**REQUIREMENT**
Each entry that follows should be written again verbatim.

**GIVEN RECORDS**
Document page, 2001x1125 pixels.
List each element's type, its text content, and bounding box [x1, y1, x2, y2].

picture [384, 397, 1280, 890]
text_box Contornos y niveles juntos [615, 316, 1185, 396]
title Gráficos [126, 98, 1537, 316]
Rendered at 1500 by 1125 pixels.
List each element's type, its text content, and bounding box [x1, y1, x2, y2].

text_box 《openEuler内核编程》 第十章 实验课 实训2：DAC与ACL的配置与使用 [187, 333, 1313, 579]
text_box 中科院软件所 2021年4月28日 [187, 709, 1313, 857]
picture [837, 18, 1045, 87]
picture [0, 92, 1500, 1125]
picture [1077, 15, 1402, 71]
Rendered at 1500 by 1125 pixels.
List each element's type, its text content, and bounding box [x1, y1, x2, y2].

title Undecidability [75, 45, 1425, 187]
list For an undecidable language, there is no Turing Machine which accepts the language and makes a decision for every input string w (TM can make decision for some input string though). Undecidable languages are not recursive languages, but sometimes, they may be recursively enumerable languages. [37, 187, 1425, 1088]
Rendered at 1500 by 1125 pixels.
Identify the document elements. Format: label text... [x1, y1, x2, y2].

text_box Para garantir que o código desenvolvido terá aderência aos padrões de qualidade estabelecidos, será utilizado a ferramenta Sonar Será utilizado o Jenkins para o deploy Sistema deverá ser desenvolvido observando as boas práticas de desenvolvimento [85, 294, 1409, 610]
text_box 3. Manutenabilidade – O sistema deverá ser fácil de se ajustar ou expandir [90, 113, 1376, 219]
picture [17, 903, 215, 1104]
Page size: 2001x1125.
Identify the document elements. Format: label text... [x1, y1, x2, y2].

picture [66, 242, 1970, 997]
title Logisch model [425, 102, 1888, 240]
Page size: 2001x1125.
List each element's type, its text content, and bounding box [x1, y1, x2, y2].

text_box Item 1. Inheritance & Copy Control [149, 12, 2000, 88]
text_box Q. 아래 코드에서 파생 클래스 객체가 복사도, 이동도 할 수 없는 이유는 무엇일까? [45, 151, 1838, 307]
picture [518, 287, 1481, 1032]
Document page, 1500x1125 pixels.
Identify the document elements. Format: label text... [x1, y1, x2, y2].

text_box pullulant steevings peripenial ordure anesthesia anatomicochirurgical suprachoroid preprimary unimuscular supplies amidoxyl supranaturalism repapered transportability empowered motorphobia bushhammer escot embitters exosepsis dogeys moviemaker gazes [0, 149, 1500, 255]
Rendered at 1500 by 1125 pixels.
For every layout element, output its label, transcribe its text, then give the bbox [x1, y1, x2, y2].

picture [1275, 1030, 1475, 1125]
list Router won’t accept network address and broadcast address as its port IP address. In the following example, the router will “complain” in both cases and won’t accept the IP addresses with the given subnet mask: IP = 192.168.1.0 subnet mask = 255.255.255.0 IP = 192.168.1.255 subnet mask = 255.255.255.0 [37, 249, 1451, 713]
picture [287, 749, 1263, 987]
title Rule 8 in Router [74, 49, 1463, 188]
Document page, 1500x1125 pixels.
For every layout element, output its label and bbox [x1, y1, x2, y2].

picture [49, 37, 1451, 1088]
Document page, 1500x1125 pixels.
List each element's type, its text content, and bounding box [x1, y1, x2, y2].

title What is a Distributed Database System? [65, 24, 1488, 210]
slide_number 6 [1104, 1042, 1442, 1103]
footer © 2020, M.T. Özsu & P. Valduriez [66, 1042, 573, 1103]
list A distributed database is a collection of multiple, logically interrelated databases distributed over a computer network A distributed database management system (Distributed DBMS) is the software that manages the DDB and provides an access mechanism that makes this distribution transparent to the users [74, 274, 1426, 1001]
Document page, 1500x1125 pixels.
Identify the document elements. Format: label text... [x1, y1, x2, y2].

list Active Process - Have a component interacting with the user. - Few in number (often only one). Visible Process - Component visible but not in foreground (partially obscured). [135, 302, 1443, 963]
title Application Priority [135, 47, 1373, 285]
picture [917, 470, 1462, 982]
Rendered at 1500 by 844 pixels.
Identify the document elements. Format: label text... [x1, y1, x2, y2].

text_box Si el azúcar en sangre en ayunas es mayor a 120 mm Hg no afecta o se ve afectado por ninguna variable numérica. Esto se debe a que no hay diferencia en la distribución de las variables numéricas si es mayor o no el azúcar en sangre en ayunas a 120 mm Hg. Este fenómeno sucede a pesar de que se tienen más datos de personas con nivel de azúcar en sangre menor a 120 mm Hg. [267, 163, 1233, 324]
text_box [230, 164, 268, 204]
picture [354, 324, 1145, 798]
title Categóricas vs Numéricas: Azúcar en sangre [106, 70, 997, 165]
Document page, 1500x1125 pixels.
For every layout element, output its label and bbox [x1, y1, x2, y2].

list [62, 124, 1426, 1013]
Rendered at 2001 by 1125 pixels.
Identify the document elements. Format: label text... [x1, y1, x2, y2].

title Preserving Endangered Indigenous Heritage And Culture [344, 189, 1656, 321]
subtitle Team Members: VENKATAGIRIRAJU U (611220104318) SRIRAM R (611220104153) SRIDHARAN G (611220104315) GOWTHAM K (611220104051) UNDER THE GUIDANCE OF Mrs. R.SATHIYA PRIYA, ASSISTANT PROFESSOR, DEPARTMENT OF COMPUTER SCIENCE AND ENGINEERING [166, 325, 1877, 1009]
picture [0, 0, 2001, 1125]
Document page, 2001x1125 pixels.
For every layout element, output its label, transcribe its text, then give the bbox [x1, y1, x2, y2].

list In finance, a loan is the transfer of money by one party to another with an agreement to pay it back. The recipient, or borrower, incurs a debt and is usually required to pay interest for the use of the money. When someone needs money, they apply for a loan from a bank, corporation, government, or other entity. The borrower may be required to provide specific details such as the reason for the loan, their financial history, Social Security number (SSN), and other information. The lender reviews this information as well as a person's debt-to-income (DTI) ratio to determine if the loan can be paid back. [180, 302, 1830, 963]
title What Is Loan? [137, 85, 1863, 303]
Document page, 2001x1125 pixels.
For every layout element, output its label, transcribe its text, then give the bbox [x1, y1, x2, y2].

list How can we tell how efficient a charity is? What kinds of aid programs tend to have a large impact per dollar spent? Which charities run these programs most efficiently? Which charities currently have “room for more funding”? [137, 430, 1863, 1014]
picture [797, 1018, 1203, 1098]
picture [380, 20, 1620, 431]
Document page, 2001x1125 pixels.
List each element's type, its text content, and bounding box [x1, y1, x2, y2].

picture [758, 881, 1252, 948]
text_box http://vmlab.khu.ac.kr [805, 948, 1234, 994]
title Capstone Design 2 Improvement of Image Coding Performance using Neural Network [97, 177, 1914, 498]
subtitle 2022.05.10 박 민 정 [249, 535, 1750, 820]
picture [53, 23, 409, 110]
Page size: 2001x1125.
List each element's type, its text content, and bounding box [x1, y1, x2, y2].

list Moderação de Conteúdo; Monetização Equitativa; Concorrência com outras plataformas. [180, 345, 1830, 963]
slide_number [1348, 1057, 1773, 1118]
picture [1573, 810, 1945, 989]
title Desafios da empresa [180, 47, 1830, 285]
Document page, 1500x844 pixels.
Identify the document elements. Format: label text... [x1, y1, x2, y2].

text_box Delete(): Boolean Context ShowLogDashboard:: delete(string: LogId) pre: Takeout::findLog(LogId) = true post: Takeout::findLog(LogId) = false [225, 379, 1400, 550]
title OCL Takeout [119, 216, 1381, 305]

**ANSWER TO THIS TASK**
Document page, 2001x1125 pixels.
List each element's type, its text content, and bounding box [x1, y1, x2, y2].

picture [384, 397, 1280, 890]
text_box Contornos y niveles juntos [615, 316, 1185, 396]
title Gráficos [126, 98, 1537, 316]
Rendered at 1500 by 1125 pixels.
List each element's type, its text content, and bounding box [x1, y1, x2, y2].

text_box 《openEuler内核编程》 第十章 实验课 实训2：DAC与ACL的配置与使用 [187, 333, 1313, 579]
text_box 中科院软件所 2021年4月28日 [187, 709, 1313, 857]
picture [837, 18, 1045, 87]
picture [0, 92, 1500, 1125]
picture [1077, 15, 1402, 71]
Rendered at 1500 by 1125 pixels.
List each element's type, its text content, and bounding box [x1, y1, x2, y2].

title Undecidability [75, 45, 1425, 187]
list For an undecidable language, there is no Turing Machine which accepts the language and makes a decision for every input string w (TM can make decision for some input string though). Undecidable languages are not recursive languages, but sometimes, they may be recursively enumerable languages. [37, 187, 1425, 1088]
Rendered at 1500 by 1125 pixels.
Identify the document elements. Format: label text... [x1, y1, x2, y2].

text_box Para garantir que o código desenvolvido terá aderência aos padrões de qualidade estabelecidos, será utilizado a ferramenta Sonar Será utilizado o Jenkins para o deploy Sistema deverá ser desenvolvido observando as boas práticas de desenvolvimento [85, 294, 1409, 610]
text_box 3. Manutenabilidade – O sistema deverá ser fácil de se ajustar ou expandir [90, 113, 1376, 219]
picture [17, 903, 215, 1104]
Page size: 2001x1125.
Identify the document elements. Format: label text... [x1, y1, x2, y2].

picture [66, 242, 1970, 997]
title Logisch model [425, 102, 1888, 240]
Page size: 2001x1125.
List each element's type, its text content, and bounding box [x1, y1, x2, y2].

text_box Item 1. Inheritance & Copy Control [149, 12, 2000, 88]
text_box Q. 아래 코드에서 파생 클래스 객체가 복사도, 이동도 할 수 없는 이유는 무엇일까? [45, 151, 1838, 307]
picture [518, 287, 1481, 1032]
Document page, 1500x1125 pixels.
Identify the document elements. Format: label text... [x1, y1, x2, y2].

text_box pullulant steevings peripenial ordure anesthesia anatomicochirurgical suprachoroid preprimary unimuscular supplies amidoxyl supranaturalism repapered transportability empowered motorphobia bushhammer escot embitters exosepsis dogeys moviemaker gazes [0, 149, 1500, 255]
Rendered at 1500 by 1125 pixels.
For every layout element, output its label, transcribe its text, then give the bbox [x1, y1, x2, y2].

picture [1275, 1030, 1475, 1125]
list Router won’t accept network address and broadcast address as its port IP address. In the following example, the router will “complain” in both cases and won’t accept the IP addresses with the given subnet mask: IP = 192.168.1.0 subnet mask = 255.255.255.0 IP = 192.168.1.255 subnet mask = 255.255.255.0 [37, 249, 1451, 713]
picture [287, 749, 1263, 987]
title Rule 8 in Router [74, 49, 1463, 188]
Document page, 1500x1125 pixels.
For every layout element, output its label and bbox [x1, y1, x2, y2].

picture [49, 37, 1451, 1088]
Document page, 1500x1125 pixels.
List each element's type, its text content, and bounding box [x1, y1, x2, y2].

title What is a Distributed Database System? [65, 24, 1488, 210]
slide_number 6 [1104, 1042, 1442, 1103]
footer © 2020, M.T. Özsu & P. Valduriez [66, 1042, 573, 1103]
list A distributed database is a collection of multiple, logically interrelated databases distributed over a computer network A distributed database management system (Distributed DBMS) is the software that manages the DDB and provides an access mechanism that makes this distribution transparent to the users [74, 274, 1426, 1001]
Document page, 1500x1125 pixels.
Identify the document elements. Format: label text... [x1, y1, x2, y2].

list Active Process - Have a component interacting with the user. - Few in number (often only one). Visible Process - Component visible but not in foreground (partially obscured). [135, 302, 1443, 963]
title Application Priority [135, 47, 1373, 285]
picture [917, 470, 1462, 982]
Rendered at 1500 by 844 pixels.
Identify the document elements. Format: label text... [x1, y1, x2, y2].

text_box Si el azúcar en sangre en ayunas es mayor a 120 mm Hg no afecta o se ve afectado por ninguna variable numérica. Esto se debe a que no hay diferencia en la distribución de las variables numéricas si es mayor o no el azúcar en sangre en ayunas a 120 mm Hg. Este fenómeno sucede a pesar de que se tienen más datos de personas con nivel de azúcar en sangre menor a 120 mm Hg. [267, 163, 1233, 324]
text_box [230, 164, 268, 204]
picture [354, 324, 1145, 798]
title Categóricas vs Numéricas: Azúcar en sangre [106, 70, 997, 165]
Document page, 1500x1125 pixels.
For every layout element, output its label and bbox [x1, y1, x2, y2].

list [62, 124, 1426, 1013]
Rendered at 2001 by 1125 pixels.
Identify the document elements. Format: label text... [x1, y1, x2, y2].

title Preserving Endangered Indigenous Heritage And Culture [344, 189, 1656, 321]
subtitle Team Members: VENKATAGIRIRAJU U (611220104318) SRIRAM R (611220104153) SRIDHARAN G (611220104315) GOWTHAM K (611220104051) UNDER THE GUIDANCE OF Mrs. R.SATHIYA PRIYA, ASSISTANT PROFESSOR, DEPARTMENT OF COMPUTER SCIENCE AND ENGINEERING [166, 325, 1877, 1009]
picture [0, 0, 2001, 1125]
Document page, 2001x1125 pixels.
For every layout element, output its label, transcribe its text, then give the bbox [x1, y1, x2, y2].

list In finance, a loan is the transfer of money by one party to another with an agreement to pay it back. The recipient, or borrower, incurs a debt and is usually required to pay interest for the use of the money. When someone needs money, they apply for a loan from a bank, corporation, government, or other entity. The borrower may be required to provide specific details such as the reason for the loan, their financial history, Social Security number (SSN), and other information. The lender reviews this information as well as a person's debt-to-income (DTI) ratio to determine if the loan can be paid back. [180, 302, 1830, 963]
title What Is Loan? [137, 85, 1863, 303]
Document page, 2001x1125 pixels.
For every layout element, output its label, transcribe its text, then give the bbox [x1, y1, x2, y2].

list How can we tell how efficient a charity is? What kinds of aid programs tend to have a large impact per dollar spent? Which charities run these programs most efficiently? Which charities currently have “room for more funding”? [137, 430, 1863, 1014]
picture [797, 1018, 1203, 1098]
picture [380, 20, 1620, 431]
Document page, 2001x1125 pixels.
List each element's type, its text content, and bounding box [x1, y1, x2, y2].

picture [758, 881, 1252, 948]
text_box http://vmlab.khu.ac.kr [805, 948, 1234, 994]
title Capstone Design 2 Improvement of Image Coding Performance using Neural Network [97, 177, 1914, 498]
subtitle 2022.05.10 박 민 정 [249, 535, 1750, 820]
picture [53, 23, 409, 110]
Page size: 2001x1125.
List each element's type, its text content, and bounding box [x1, y1, x2, y2].

list Moderação de Conteúdo; Monetização Equitativa; Concorrência com outras plataformas. [180, 345, 1830, 963]
slide_number [1348, 1057, 1773, 1118]
picture [1573, 810, 1945, 989]
title Desafios da empresa [180, 47, 1830, 285]
Document page, 1500x844 pixels.
Identify the document elements. Format: label text... [x1, y1, x2, y2].

text_box Delete(): Boolean Context ShowLogDashboard:: delete(string: LogId) pre: Takeout::findLog(LogId) = true post: Takeout::findLog(LogId) = false [225, 379, 1400, 550]
title OCL Takeout [119, 216, 1381, 305]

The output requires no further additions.